--- RECORDS FOR THIS EXERCISE Enclosed Below ---

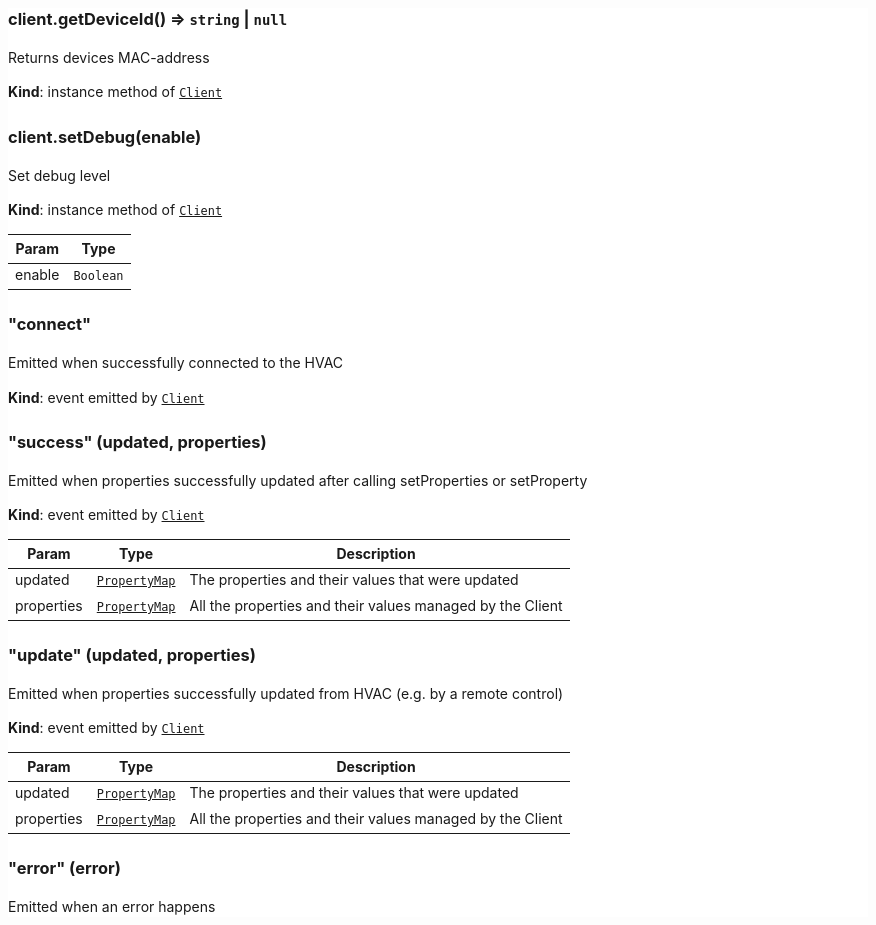 ### client.getDeviceId() ⇒ <code>string</code> \| <code>null</code>
Returns devices MAC-address

**Kind**: instance method of [<code>Client</code>](#Client)  
<a name="Client+setDebug"></a>

### client.setDebug(enable)
Set debug level

**Kind**: instance method of [<code>Client</code>](#Client)  

| Param | Type |
| --- | --- |
| enable | <code>Boolean</code> | 

<a name="Client+event_connect"></a>

### "connect"
Emitted when successfully connected to the HVAC

**Kind**: event emitted by [<code>Client</code>](#Client)  
<a name="Client+event_success"></a>

### "success" (updated, properties)
Emitted when properties successfully updated after calling setProperties or setProperty

**Kind**: event emitted by [<code>Client</code>](#Client)  

| Param | Type | Description |
| --- | --- | --- |
| updated | [<code>PropertyMap</code>](#PropertyMap) | The properties and their values that were updated |
| properties | [<code>PropertyMap</code>](#PropertyMap) | All the properties and their values managed by the Client |

<a name="Client+event_update"></a>

### "update" (updated, properties)
Emitted when properties successfully updated from HVAC (e.g. by a remote control)

**Kind**: event emitted by [<code>Client</code>](#Client)  

| Param | Type | Description |
| --- | --- | --- |
| updated | [<code>PropertyMap</code>](#PropertyMap) | The properties and their values that were updated |
| properties | [<code>PropertyMap</code>](#PropertyMap) | All the properties and their values managed by the Client |

<a name="Client+event_error"></a>

### "error" (error)
Emitted when an error happens
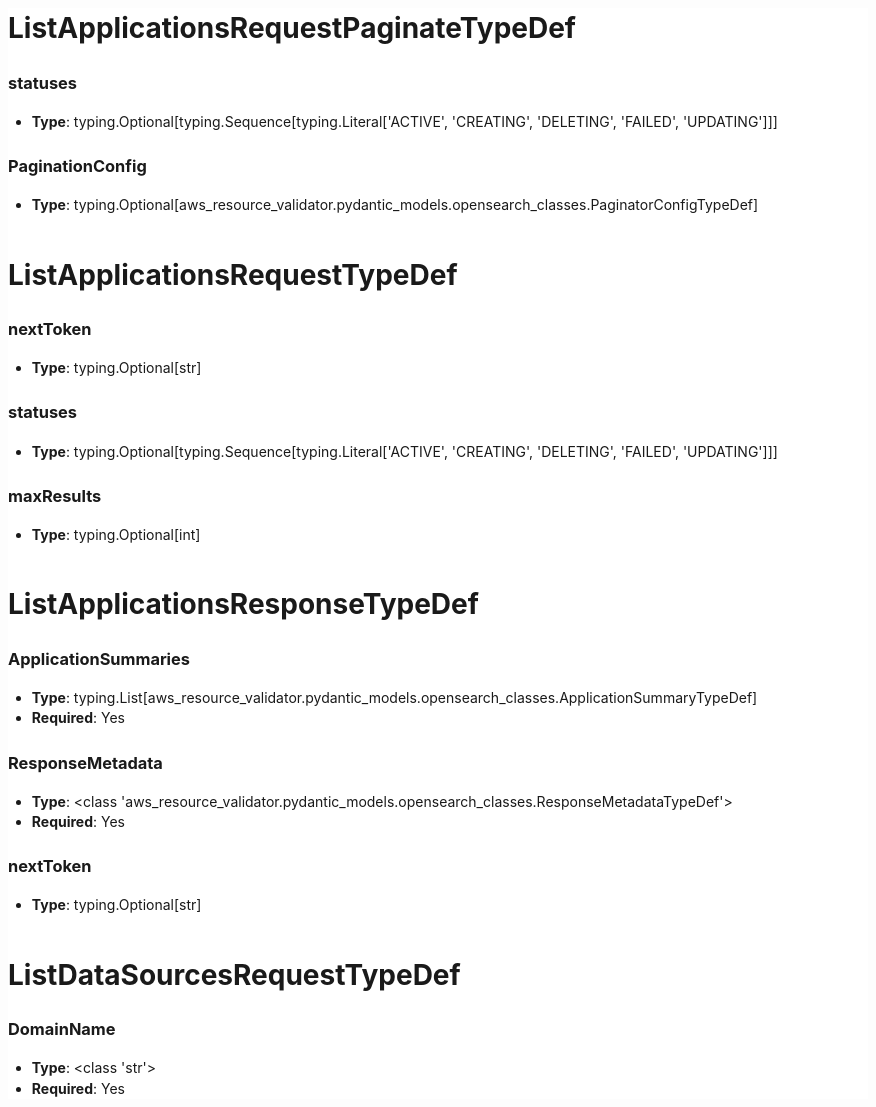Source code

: 
# ListApplicationsRequestPaginateTypeDef

### statuses
- **Type**: typing.Optional[typing.Sequence[typing.Literal['ACTIVE', 'CREATING', 'DELETING', 'FAILED', 'UPDATING']]]

### PaginationConfig
- **Type**: typing.Optional[aws_resource_validator.pydantic_models.opensearch_classes.PaginatorConfigTypeDef]


# ListApplicationsRequestTypeDef

### nextToken
- **Type**: typing.Optional[str]

### statuses
- **Type**: typing.Optional[typing.Sequence[typing.Literal['ACTIVE', 'CREATING', 'DELETING', 'FAILED', 'UPDATING']]]

### maxResults
- **Type**: typing.Optional[int]


# ListApplicationsResponseTypeDef

### ApplicationSummaries
- **Type**: typing.List[aws_resource_validator.pydantic_models.opensearch_classes.ApplicationSummaryTypeDef]
- **Required**: Yes

### ResponseMetadata
- **Type**: <class 'aws_resource_validator.pydantic_models.opensearch_classes.ResponseMetadataTypeDef'>
- **Required**: Yes

### nextToken
- **Type**: typing.Optional[str]


# ListDataSourcesRequestTypeDef

### DomainName
- **Type**: <class 'str'>
- **Required**: Yes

--- End of Enclosed RECORDS FOR THIS EXERCISE ---

*TASK ITEM*
Give all the records again, exactly, without images.

*SOLUTION TO THIS PROBLEM*
 ### client.getDeviceId() ⇒ <code>string</code> \| <code>null</code>
Returns devices MAC-address

**Kind**: instance method of [<code>Client</code>](#Client)  
<a name="Client+setDebug"></a>

### client.setDebug(enable)
Set debug level

**Kind**: instance method of [<code>Client</code>](#Client)  

| Param | Type |
| --- | --- |
| enable | <code>Boolean</code> | 

<a name="Client+event_connect"></a>

### "connect"
Emitted when successfully connected to the HVAC

**Kind**: event emitted by [<code>Client</code>](#Client)  
<a name="Client+event_success"></a>

### "success" (updated, properties)
Emitted when properties successfully updated after calling setProperties or setProperty

**Kind**: event emitted by [<code>Client</code>](#Client)  

| Param | Type | Description |
| --- | --- | --- |
| updated | [<code>PropertyMap</code>](#PropertyMap) | The properties and their values that were updated |
| properties | [<code>PropertyMap</code>](#PropertyMap) | All the properties and their values managed by the Client |

<a name="Client+event_update"></a>

### "update" (updated, properties)
Emitted when properties successfully updated from HVAC (e.g. by a remote control)

**Kind**: event emitted by [<code>Client</code>](#Client)  

| Param | Type | Description |
| --- | --- | --- |
| updated | [<code>PropertyMap</code>](#PropertyMap) | The properties and their values that were updated |
| properties | [<code>PropertyMap</code>](#PropertyMap) | All the properties and their values managed by the Client |

<a name="Client+event_error"></a>

### "error" (error)
Emitted when an error happens
Source code

: 
# ListApplicationsRequestPaginateTypeDef

### statuses
- **Type**: typing.Optional[typing.Sequence[typing.Literal['ACTIVE', 'CREATING', 'DELETING', 'FAILED', 'UPDATING']]]

### PaginationConfig
- **Type**: typing.Optional[aws_resource_validator.pydantic_models.opensearch_classes.PaginatorConfigTypeDef]


# ListApplicationsRequestTypeDef

### nextToken
- **Type**: typing.Optional[str]

### statuses
- **Type**: typing.Optional[typing.Sequence[typing.Literal['ACTIVE', 'CREATING', 'DELETING', 'FAILED', 'UPDATING']]]

### maxResults
- **Type**: typing.Optional[int]


# ListApplicationsResponseTypeDef

### ApplicationSummaries
- **Type**: typing.List[aws_resource_validator.pydantic_models.opensearch_classes.ApplicationSummaryTypeDef]
- **Required**: Yes

### ResponseMetadata
- **Type**: <class 'aws_resource_validator.pydantic_models.opensearch_classes.ResponseMetadataTypeDef'>
- **Required**: Yes

### nextToken
- **Type**: typing.Optional[str]


# ListDataSourcesRequestTypeDef

### DomainName
- **Type**: <class 'str'>
- **Required**: Yes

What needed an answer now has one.